DATA PROVIDED:
--- --- ---

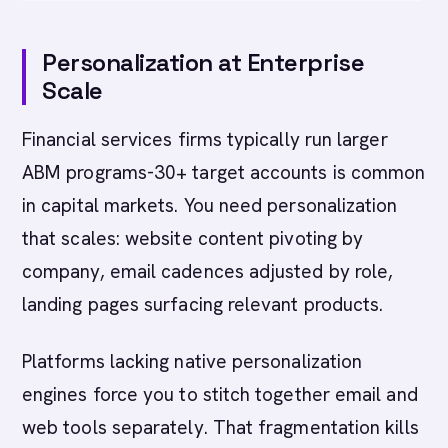
Personalization at Enterprise
Scale
Financial services firms typically run larger
ABM programs-30+ target accounts is common
in capital markets. You need personalization
that scales: website content pivoting by
company, email cadences adjusted by role,
landing pages surfacing relevant products.
Platforms lacking native personalization
engines force you to stitch together email and
web tools separately. That fragmentation kills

--- --- ---

YOUR OBJECTIVE:
Write out the whole listing exactly, with no pictures.

ANSWER TO THIS TASK:
Personalization at Enterprise
Scale
Financial services firms typically run larger
ABM programs-30+ target accounts is common
in capital markets. You need personalization
that scales: website content pivoting by
company, email cadences adjusted by role,
landing pages surfacing relevant products.
Platforms lacking native personalization
engines force you to stitch together email and
web tools separately. That fragmentation kills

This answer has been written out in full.